# Poppy says...



## Dori1960 (May 19, 2011)

Happy Holidays!!!
I think I shot about 30 before I got a halfway decent shot. He wanted to explore.


----------



## DonaldG (Aug 23, 2007)

Happy Christmas to you too, Poppy.

(If you hear Dori & Don talking about Christmas Stuffing, be afraid... Be very afraid!

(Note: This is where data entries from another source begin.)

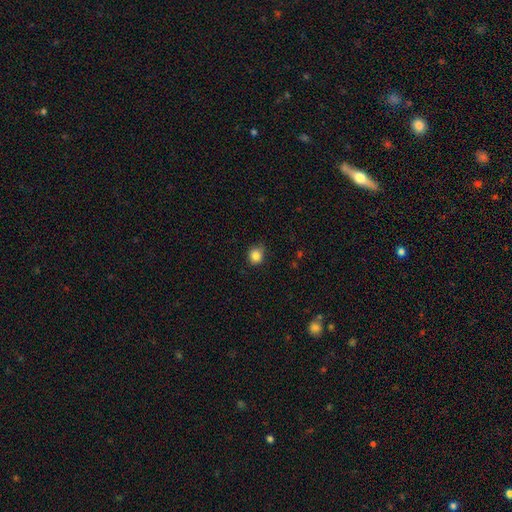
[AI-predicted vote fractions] Morphology: type=smooth (84%); roundness=round (78%); merging=none (74%).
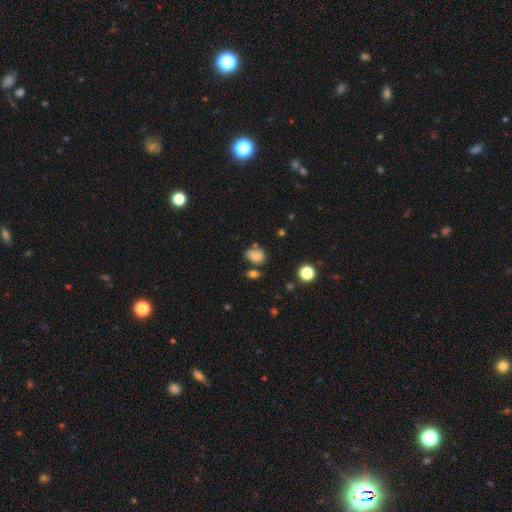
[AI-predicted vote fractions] A smooth galaxy with no disk features (81%) that is in between round and cigar-shaped (69%).

Vote fractions:
- Smooth or featured? smooth: 81% / star or artifact: 12% / featured or disk: 8%
- How rounded? in between: 69% / round: 30% / cigar-shaped: 1%
- Merging? none: 59% / minor disturbance: 22% / merger: 12% / major disturbance: 6%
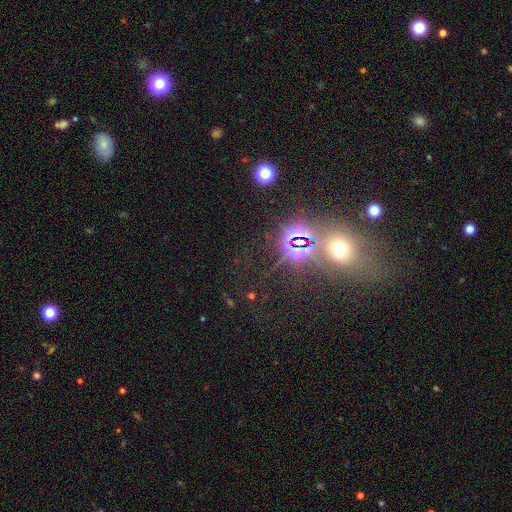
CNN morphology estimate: This is possibly a star or artifact rather than a galaxy (53%).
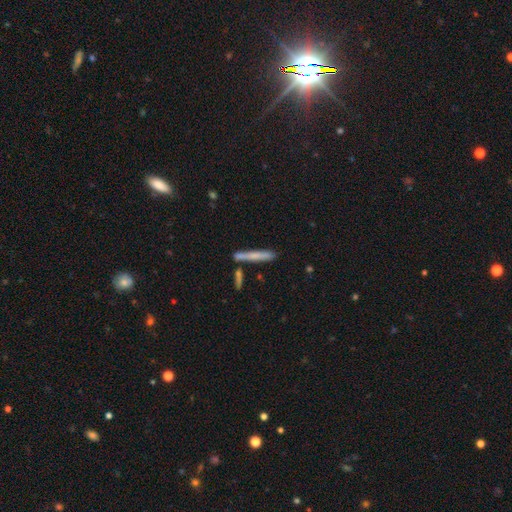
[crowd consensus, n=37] Smooth or featured? 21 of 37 (57%) said smooth. How rounded? 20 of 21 (95%) said cigar-shaped. Merging? 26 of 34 (76%) said none.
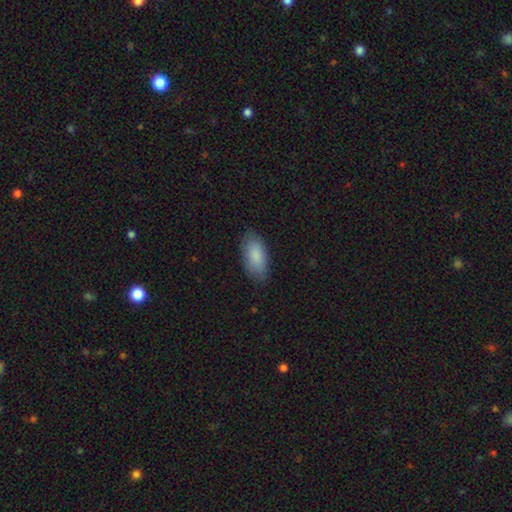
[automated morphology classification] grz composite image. It shows a smooth galaxy with no disk features (88%) that is in between round and cigar-shaped (92%). Merging: none (84%).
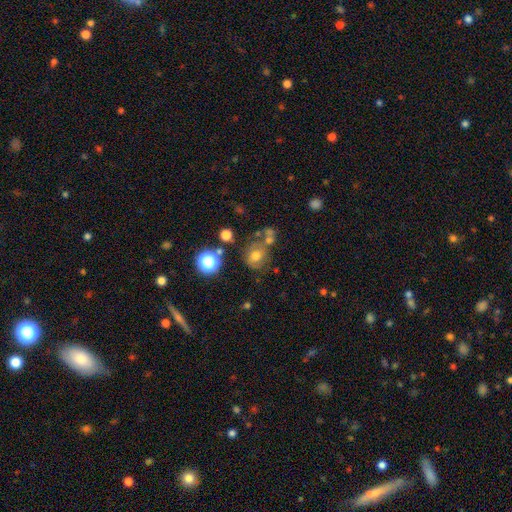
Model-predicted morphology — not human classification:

However, if they also talk about 'the turkey' relax an have a great time all together.)


----------



## Dori1960 (May 19, 2011)

DonaldG said:


> Happy Christmas to you too, Poppy.
> 
> (If you hear Dori & Don talking about Christmas Stuffing, be afraid... Be very afraid!
> 
> However, if they also talk about 'the turkey' relax an have a great time all together.)


:grin::laugh:

Funny!! Thanks!


----------



## Dori1960 (May 19, 2011)

Mr. DonaldG,

I am Poppy, my mommy doesn't no it but I sneeked onto her black foldy thing. I have watched her use it and I think I hav gotten prety good. But it is hard to push thes butons with my paws. 
I wil lissen to Mommy and Don very closly. I herd them talking about turkey the other day so I gess I am saf!

Thank you, Poppy


----------



## zuluclayman (Dec 16, 2005)

:lol: :lol: :lol:

have a safe and happy christmas poppy and family :grin:


----------



## WereBo (Apr 5, 2008)

So that's where my spare hat went to! I'm glad you're putting it to good use Poppy, it looks good on you - Just make sure Mom doesn't close the black foldy thing while you're still inside it and have a great holiday, I hope you get some lovely fresh fruit and veg for your celebrations :wink:


----------



## Dori1960 (May 19, 2011)

:luxhello:


----------



## DonaldG (Aug 23, 2007)

:lol: :lol: :lol:


----------



## Done_Fishin (Oct 10, 2006)

Have fun all .. celebrations have started early .. :laugh:


----------



## Dori1960 (May 19, 2011)

Yes!!!!


----------



## mraccryu23614 (May 20, 2010)

So Cute


----------



## Dori1960 (May 19, 2011)

Thanks much!!!!


----------